Liberal Hero of the Week #28: Nick Boles
Liberal Hero of the Week is chosen by Stephen Tall, Co-Editor of Liberal Democrat Voice, and Research Associate at CentreForum. The series showcases those who promote any of the four liberal tenets identified in The Orange Book — economic, personal, political and social liberalism — regardless of party affiliation and from beyond Westminster. If they stick up for liberalism in some way then they’re in contention.
Conservative Planning Minister
Reason: For aiming to increase the supply of housing while promoting localism.
I was a councillor for 8 years. During that time I learned one thing above all: there is no more vexed issue, nothing more likely to pitch neighbour against neighbour, than planning applications. That is especially true of new housing, where even the most sane and humane people — good folk who every other day of the week will understand the basic human desire to shelter under a roof you can call your own — will begin frothing at the spectre of that roof being located close to their own roof. That Nimbyism is a big party of the reason we have a chronic housing shortage in the UK which works out pretty well for the ‘haves’ in this country (insulating our house prices) and is devastating for the ‘have-nots’ (who can’t afford even the first-rung the prices on the housing ladder).
Kudos, then, to Conservative planning minister Nick Boles for addressing the argument head on: we need to build more houses; but we need to try and do so in a way which is acceptable to existing communities.
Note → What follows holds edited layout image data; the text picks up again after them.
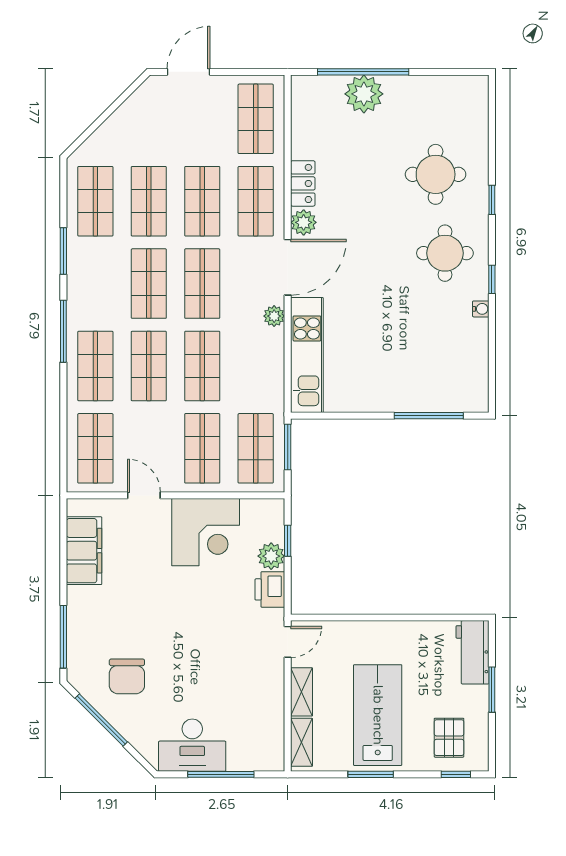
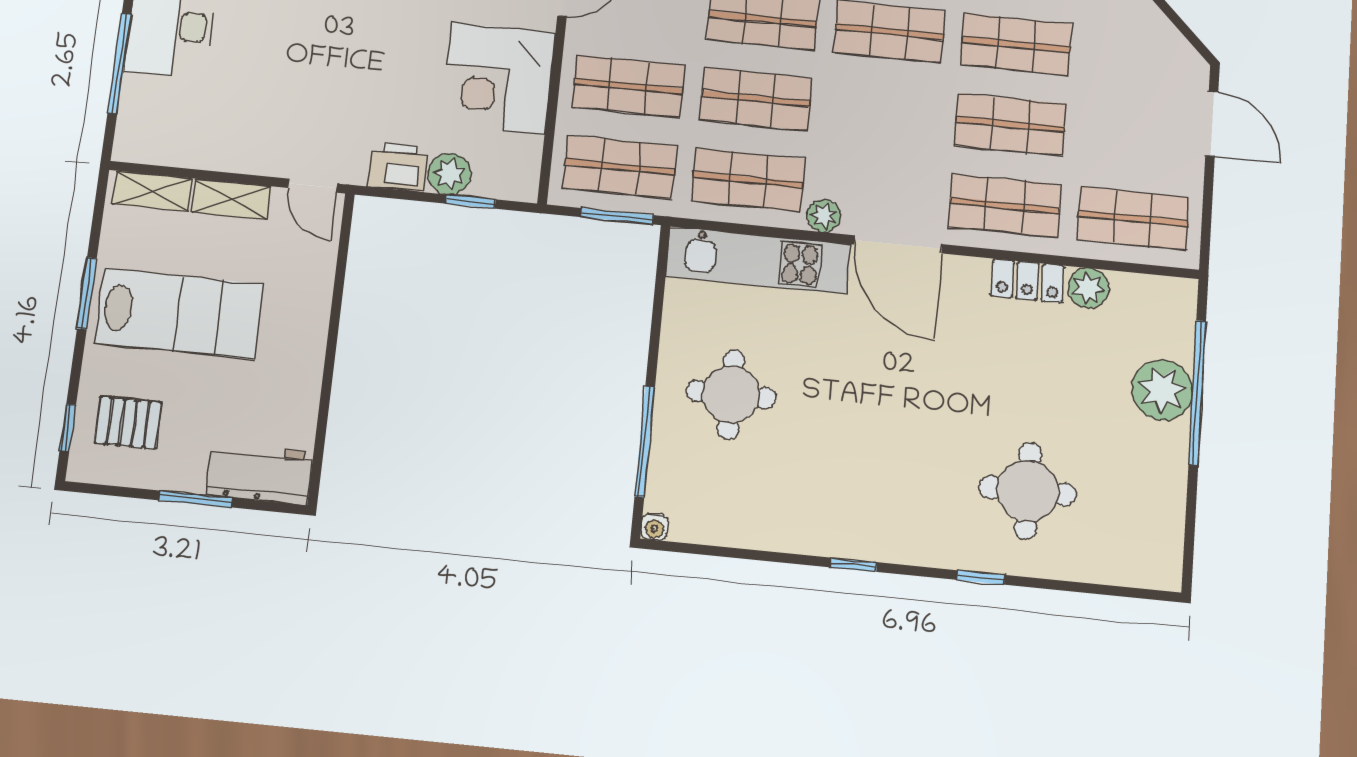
plant: (304, 222) -> (1089, 288), moved
round table: (445, 253) -> (731, 394), moved
shop shelf: (202, 284) -> (748, 180), moved
water cooler: (481, 309) -> (654, 527), moved

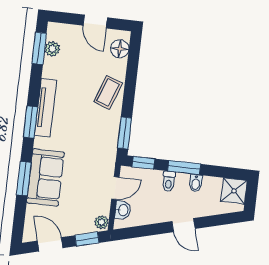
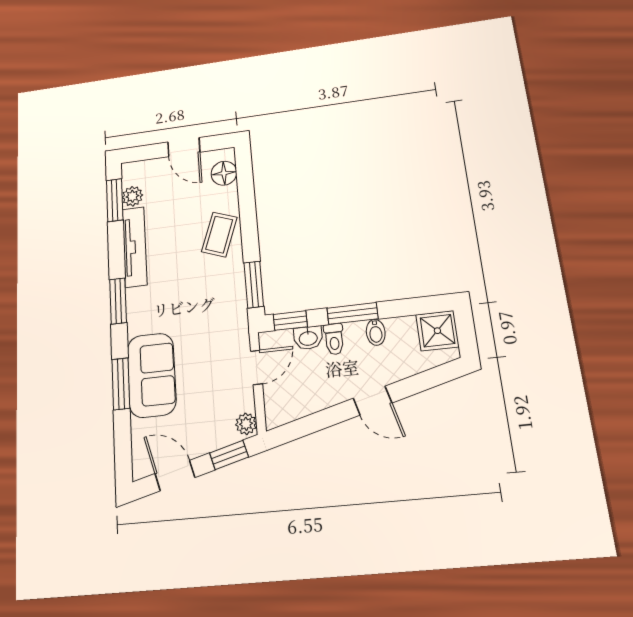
tv unit: (46, 108) -> (135, 247), moved
washbasin: (123, 210) -> (308, 338), moved, turned 90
It is estimated this country needs to build a net 250,000 new houses each year to meet demand, chiefly triggered by the explosion in single-person households as a result of folk living longer and families splitting up. In the decade 2000-10, an average of 147,000 were built annually, only a little more than half what is needed. Here’s how Mr Boles described the consequences of this for the ‘have-nots’ in our society in a speech at the Policy Exchange think-tank yesterday:
We can decide to ignore the misery of young families forced to grow up in tiny flats with no outside space. We can pass by on the other side while working men and women in their twenties and thirties have to live with their parents or share bedrooms with friends. We can turn a blind eye while Margaret Thatcher’s dream of a property-owning democracy shrivels. And shrug our shoulders as home ownership reverts to what it was in the 19th Century: a privilege, the exclusive preserve of people with large incomes or wealthy parents.
If we accept that social justice imperative there’s only one option: find more houses. But how? Let’s look at the easy choices first, the ones which don’t involve finding any new sites for new houses. Nick Boles takes them in turn… Bring empty homes back into use? Sure, but there are only 259,000 currently which have been empty for more than six months — that’s one year’s supply. Better use of brown-field sites? Sure, but there’s space for only 450,000 in those areas of highest demand (in London and the South-East and South-West of England) — that’s less than two years’ supply. Get developers to release their landbanks? Sure, but detailed planning permission exists for 487,000 housing units to be built in the coming 3-5 years — less than half of what will be needed over that time.
The problem remains: we need to find new land to build new houses. Government can try and do that by diktat, top-down targets that bulldoze — quite literally — through local opposition, but only after a lot of time and money and good-will has been wasted. Or it can try and do that through incentives, just as Tim Leunig (formerly of the CentreForum parish) advocated through his proposal for community land auctions.
Nick Boles’ proposal is both carrot and stick. He starts with the stick:
As they draw up their local plans, councils must assess their local housing need in an objective way. And they must identify immediately developable sites sufficient to supply all of the new homes that are needed over the next 5 years. … I am not going to pretend that it will be easy for them. Councillors will have to find a way to persuade the people who elect them that substantial further house-building is in the interest of the whole community, including those who are living there now.
Ouch. But then here comes the carrot. It depends on communities drawing up their own neighbourhood plan, and putting it to a referendum of all their neighbours. If approved, then:
… because I believe that neighbourhood plans are the key to unlocking more house-building, those communities that draw up a neighbourhood plan and have it approved by local people in a referendum will receive 25% of these revenues with no upper limit. If you want to re-roof your village hall, build a permanent home for your community shop, refurbish the municipal swimming pool, implement a new landscape design in your local park or save your local pub, look no further.
There will be lots of debate about the detail of these proposals. But the principles — new housing to address social need, driven through neighbourhood plans from which communities will tangibly benefit — is a whole lot more liberal than Our Man in Whitehall sticking pins in maps.